Reject torsioned spend keys to ensure we can spend the outputs we scan

coins/monero/wallet/src/view_pair.rs

@@ -9,6 +9,21 @@ use crate::{
   address::{Network, AddressType, SubaddressIndex, MoneroAddress},
 };
 
+/// An error while working with a ViewPair.
+#[derive(Clone, PartialEq, Eq, Debug)]
+#[cfg_attr(feature = "std", derive(thiserror::Error))]
+pub enum ViewPairError {
+  /// The spend key was torsioned.
+  ///
+  /// Torsioned spend keys are of questionable spendability. This library avoids that question by
+  /// rejecting such ViewPairs.
+  // CLSAG seems to support it if the challenge does a torsion clear, FCMP++ should ship with a
+  // torsion clear, yet it's not worth it to modify CLSAG sign to generate challenges until the
+  // torsion clears and ensure spendability (nor can we reasonably guarantee that in the future)
+  #[cfg_attr(feature = "std", error("torsioned spend key"))]
+  TorsionedSpendKey,
+}
+
 /// The pair of keys necessary to scan transactions.
 ///
 /// This is composed of the public spend key and the private view key.
@@ -20,8 +35,11 @@ pub struct ViewPair {
 
 impl ViewPair {
   /// Create a new ViewPair.
-  pub fn new(spend: EdwardsPoint, view: Zeroizing<Scalar>) -> Self {
-    ViewPair { spend, view }
+  pub fn new(spend: EdwardsPoint, view: Zeroizing<Scalar>) -> Result<Self, ViewPairError> {
+    if !spend.is_torsion_free() {
+      Err(ViewPairError::TorsionedSpendKey)?;
+    }
+    Ok(ViewPair { spend, view })
   }
 
   /// The public spend key for this ViewPair.
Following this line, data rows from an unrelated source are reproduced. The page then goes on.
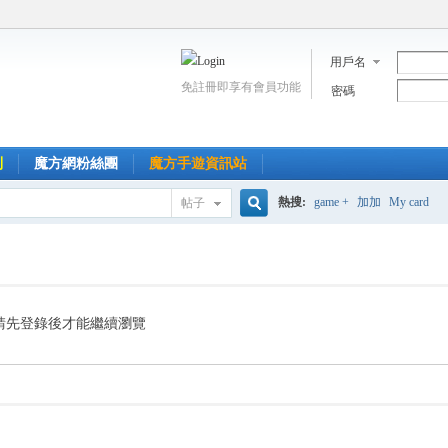
用戶名
免註冊即享有會員功能
密碼
到
魔方網粉絲團
魔方手遊資訊站
熱搜:
game +
加加
My card
帖子
搜
索
請先登錄後才能繼續瀏覽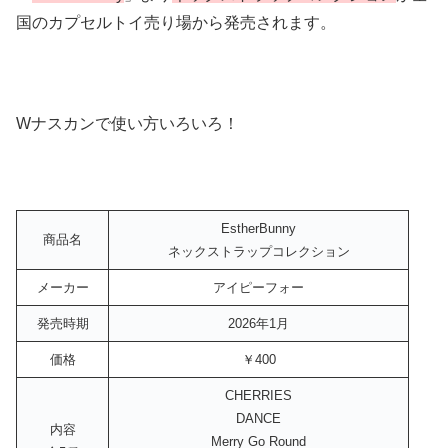
国のカプセルトイ売り場から発売されます。
Wナスカンで使い方いろいろ！
EstherBunny
商品名
ネックストラップコレクション
メーカー
アイピーフォー
発売時期
2026年1月
価格
￥400
CHERRIES
DANCE
内容
Merry Go Round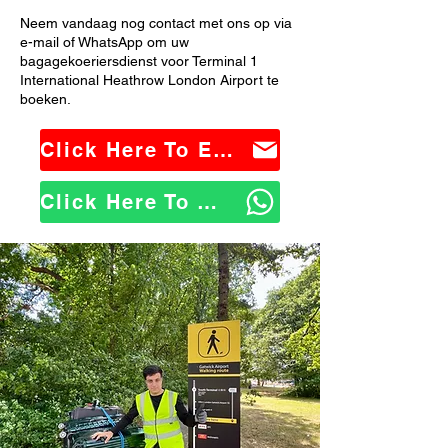
Neem vandaag nog contact met ons op via
e-mail of WhatsApp om uw
bagagekoeriersdienst voor Terminal 1
International Heathrow London Airport te
boeken.
Click Here To Email Us
Click Here To WhatsApp Us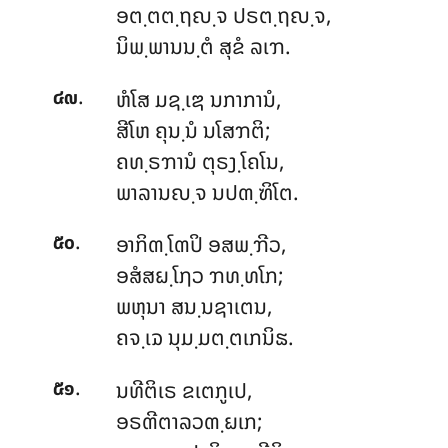
ອຕ຺ຕຕ຺ຖຎ຺ຈ ປຣຕ຺ຖຎ຺ຈ,
ນິພ຺ພານນ຺ຕໍ ສຸຂໍ ລເຠ.
.
ຫໍໂສ ມຊ຺ເຌ ນກາການໍ,
໔໙
ສີໂຫ ຄຸນ຺ນໍ ນໂສຠຕິ;
ຄທ຺ຣຠານໍ ຕຸຣງ຺ໂຄໂນ,
ພາລານຎ຺ຈ ນປຓ຺ຑິໂຕ.
.
ອາກິຓ຺ໂຓປິ
ອສພ຺ຠີວ,
໕໐
ອສໍສຏ຺ໂຐວ ຠທ຺ທໂກ;
ພຫຸນາ ສນ຺ນຊາເຕນ,
ຄຈ຺ເຉ ນຸມ຺ມຕ຺ຕເກນິຘ.
.
ນທີຕິເຣ ຂເຕກູເປ,
໕໑
ອຣຓີຕາລວຓ຺ຏເກ;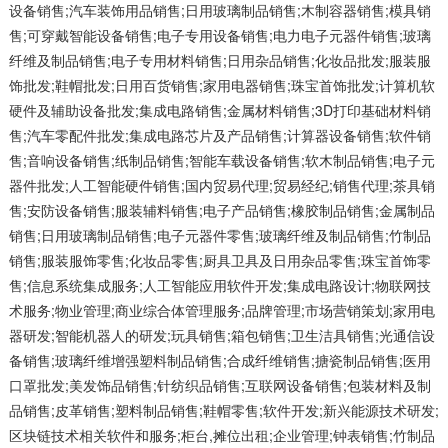
设备销售;汽车装饰用品销售;日用玻璃制品销售;木制容器销售;模具销
售;可穿戴智能设备销售;电子专用设备销售;电力电子元器件销售;玻璃
纤维及制品销售;电子专用材料销售;日用杂品销售;化妆品批发;服装服
饰批发;鞋帽批发;日用百货销售;家用电器销售;珠宝首饰批发;计算机软
硬件及辅助设备批发;集成电路销售;金属材料销售;3D打印基础材料销
售;汽车零配件批发;集成电路芯片及产品销售;计算器设备销售;软件销
售;音响设备销售;纸制品销售;智能车载设备销售;软木制品销售;电子元
器件批发;人工智能硬件销售;国内贸易代理;贸易经纪;销售代理;茶具销
售;安防设备销售;服装辅料销售;电子产品销售;橡胶制品销售;金属制品
销售;日用玻璃制品销售;电子元器件零售;玻璃纤维及制品销售;竹制品
销售;服装服饰零售;化妆品零售;厨具卫具及日用杂品零售;珠宝首饰零
售;信息系统集成服务;人工智能应用软件开发;集成电路设计;物联网技
术服务;物业管理;商业综合体管理服务;品牌管理;市场营销策划;家用电
器研发;智能机器人的研发;玩具销售;箱包销售;卫生洁具销售;光通信设
备销售;玻璃纤维增强塑料制品销售;合成纤维销售;搪瓷制品销售;医用
口罩批发;美发饰品销售;针纺织品销售;互联网设备销售;包装材料及制
品销售;皮革销售;塑料制品销售;鞋帽零售;软件开发;新兴能源技术研发;
区块链技术相关软件和服务;柜台,摊位出租;企业管理;钟表销售;竹制品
@@ -86,8 +104,8 @@ pub struct GuaranteedViewPair(pub(crate) ViewPair);
 
 impl GuaranteedViewPair {
   /// Create a new GuaranteedViewPair.
-  pub fn new(spend: EdwardsPoint, view: Zeroizing<Scalar>) -> Self {
-    GuaranteedViewPair(ViewPair::new(spend, view))
+  pub fn new(spend: EdwardsPoint, view: Zeroizing<Scalar>) -> Result<Self, ViewPairError> {
+    ViewPair::new(spend, view).map(GuaranteedViewPair)
   }
 
   /// The public spend key for this GuaranteedViewPair.